Trade Practices cases involve such areas as price fixing, price discrimination, restraint of trade (including certain types of exclusive dealing eg. third line forcing), abuse of market power, misleading & deceptive conduct and unconscionable conduct.

The Act provides certain product warranties for consumers, and extensive damages and other remedies can be awarded by the courts for breaches of the Trade Practices Legislation.

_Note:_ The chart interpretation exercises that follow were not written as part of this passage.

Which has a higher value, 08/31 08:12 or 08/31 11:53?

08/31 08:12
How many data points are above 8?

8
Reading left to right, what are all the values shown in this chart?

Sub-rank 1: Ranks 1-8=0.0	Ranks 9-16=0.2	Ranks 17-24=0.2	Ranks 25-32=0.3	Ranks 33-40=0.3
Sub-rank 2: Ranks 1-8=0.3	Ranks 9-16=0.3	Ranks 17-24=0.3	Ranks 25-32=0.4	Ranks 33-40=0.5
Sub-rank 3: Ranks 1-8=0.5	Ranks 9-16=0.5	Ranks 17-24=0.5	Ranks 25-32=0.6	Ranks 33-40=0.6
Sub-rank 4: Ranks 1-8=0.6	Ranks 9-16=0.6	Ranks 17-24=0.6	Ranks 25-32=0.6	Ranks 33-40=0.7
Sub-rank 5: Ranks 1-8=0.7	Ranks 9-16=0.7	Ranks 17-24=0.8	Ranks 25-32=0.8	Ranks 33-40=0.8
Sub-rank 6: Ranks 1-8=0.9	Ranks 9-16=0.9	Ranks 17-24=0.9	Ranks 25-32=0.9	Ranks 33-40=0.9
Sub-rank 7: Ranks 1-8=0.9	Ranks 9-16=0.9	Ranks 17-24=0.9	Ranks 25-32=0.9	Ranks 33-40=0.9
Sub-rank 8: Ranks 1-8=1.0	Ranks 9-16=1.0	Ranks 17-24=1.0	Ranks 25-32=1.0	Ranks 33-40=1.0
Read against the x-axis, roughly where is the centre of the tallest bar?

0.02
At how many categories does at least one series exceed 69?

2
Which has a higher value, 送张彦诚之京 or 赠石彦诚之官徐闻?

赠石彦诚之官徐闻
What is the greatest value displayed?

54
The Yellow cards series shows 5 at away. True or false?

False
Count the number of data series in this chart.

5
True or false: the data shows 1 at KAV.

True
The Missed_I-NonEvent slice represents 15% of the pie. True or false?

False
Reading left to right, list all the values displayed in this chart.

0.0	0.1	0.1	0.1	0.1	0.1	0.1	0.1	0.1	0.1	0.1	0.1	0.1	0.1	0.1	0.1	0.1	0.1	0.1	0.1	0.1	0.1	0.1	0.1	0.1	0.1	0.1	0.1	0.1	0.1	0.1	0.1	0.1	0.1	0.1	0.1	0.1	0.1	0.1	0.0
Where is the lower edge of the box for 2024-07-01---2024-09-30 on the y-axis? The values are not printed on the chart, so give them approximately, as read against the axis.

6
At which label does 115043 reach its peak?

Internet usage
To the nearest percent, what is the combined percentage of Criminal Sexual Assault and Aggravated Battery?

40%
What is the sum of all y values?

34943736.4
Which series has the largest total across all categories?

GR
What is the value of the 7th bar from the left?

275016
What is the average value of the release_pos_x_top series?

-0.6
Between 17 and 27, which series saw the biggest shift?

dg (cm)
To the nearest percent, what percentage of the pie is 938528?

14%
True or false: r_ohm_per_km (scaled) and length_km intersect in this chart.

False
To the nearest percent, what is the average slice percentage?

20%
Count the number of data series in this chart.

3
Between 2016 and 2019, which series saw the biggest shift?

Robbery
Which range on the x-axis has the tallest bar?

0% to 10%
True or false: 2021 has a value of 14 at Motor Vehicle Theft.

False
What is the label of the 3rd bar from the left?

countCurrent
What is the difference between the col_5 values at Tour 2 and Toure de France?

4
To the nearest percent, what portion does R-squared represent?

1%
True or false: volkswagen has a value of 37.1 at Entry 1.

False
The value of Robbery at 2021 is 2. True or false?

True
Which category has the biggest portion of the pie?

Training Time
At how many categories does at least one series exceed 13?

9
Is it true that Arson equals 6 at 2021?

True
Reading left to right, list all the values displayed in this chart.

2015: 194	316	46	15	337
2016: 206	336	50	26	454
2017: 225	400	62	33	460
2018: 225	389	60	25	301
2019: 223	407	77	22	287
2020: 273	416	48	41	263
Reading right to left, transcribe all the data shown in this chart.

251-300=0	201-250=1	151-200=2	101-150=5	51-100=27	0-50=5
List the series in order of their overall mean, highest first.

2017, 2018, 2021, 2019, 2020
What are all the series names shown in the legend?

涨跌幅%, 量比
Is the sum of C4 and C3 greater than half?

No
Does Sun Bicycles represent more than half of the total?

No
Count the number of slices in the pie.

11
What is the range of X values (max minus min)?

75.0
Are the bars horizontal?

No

A Case Study – Trade Practices

The case revolves around the business dealings of a small family business and a financial institution.  Paul and Tina Roma (not their real names) immigrated to Australia and over a period of 20 years were able to build up several retail businesses as well as purchase investment properties.  Funding to acquire the assets and run the business had been secured through the one bank.  It was a good relationship for both parties.  However, the problem started when Paul approached the bank to borrow $500,000 to purchase a shopping complex.  The bank agreed and
 contracts were signed.  Very shortly afterwards, Paul presented plans to renovate the property and increase the earning capacity.  Again the bank was prepared to fund the business, although no formal correspondence changed hands.  In the interim, the bank released the funds for the original purchase and continued to respond positively to regular reports on progress for the redevelopment project.  Considerable development costs were incurred and existing tenants paid to exit their leases to prepare for the renovations.  As part of the total refinancing of the project Paul provided mortgage security over the family home.
The Dispute
At the last minute and following council approval to proceed with the development, the bank advised that it was not prepared to provide the finance.  The property was now not earning any income and without the completion of the renovations was not able to fund the current level of debt.  On this basis the bank took steps to recover its outstanding loans through its mortgage security including the family home.
The Facts
Paul Roma had a long and successful relationship with the bank.  The bank did disburse the original loan funds to purchase the property.  The bank did not advise that there was a problem with the additional funding until late in the process.  Paul had spent considerable time and money on the proposed redevelopment.  The bank had justified the mortgage over the family home in the light of the total funding requirement.
The Process
Paul contacted the Australian Competition & Consumer Commission (ACCC) who advised him that he might be able to bring a case against the bank for ‘Misleading and Deceptive conduct’.  Paul contacted a solicitor who advised him that he would only recover a substantial financial loss by taking legal action for damages resulting from the actions of the bank.  The original case found in the bank’s favour and the matter proceeded to the Court of Appeal.  Eventually the Court ruled in favour of Paul Roma holding that damages were payable and that the mortgage over the family home was invalid.  Both parties decided to have the claim for damages mediated.  The mediator decided to work with both parties separately to estimate the damages which each believed was appropriate.  The judgment of the Court of Appeal had established a date from which damages would commence and the subsequent negotiation revolved around the elements which made up the total value of Paul Roma’s loss including how to assess the value of such elements as interest rates, rent lost and likely rent increases.  The mediator continued to question and test the methodology of each party to narrow the gap.  At this stage neither party was aware of the others proposed offer.  When the mediator was confident that they had made every effort to present a realistic proposal the parties were brought together to negotiate a settlement.

The Mediated Outcome

Final agreement took place over several mediated sessions to resolve, however, agreement on damages was achieved.

Lessons to be learnt
Companies must train their staff of their obligations under the Trade Practices Act, in particular with regard to the ‘Misleading & Deceptive’ and ‘Unconscionable conduct’ provisions of the Act.  Mediation is an early dispute resolution process and to achieve the best results, parties should be encouraged to consider mediation at the outset of their dispute.  Mediation is also a flexible process and can be used in conjunction with litigation or other forms of ADR.  Litigation is not only very time consuming but is also extremely expensive.  Before commencing to litigate parties should always consider the benefits a a mediated outcome.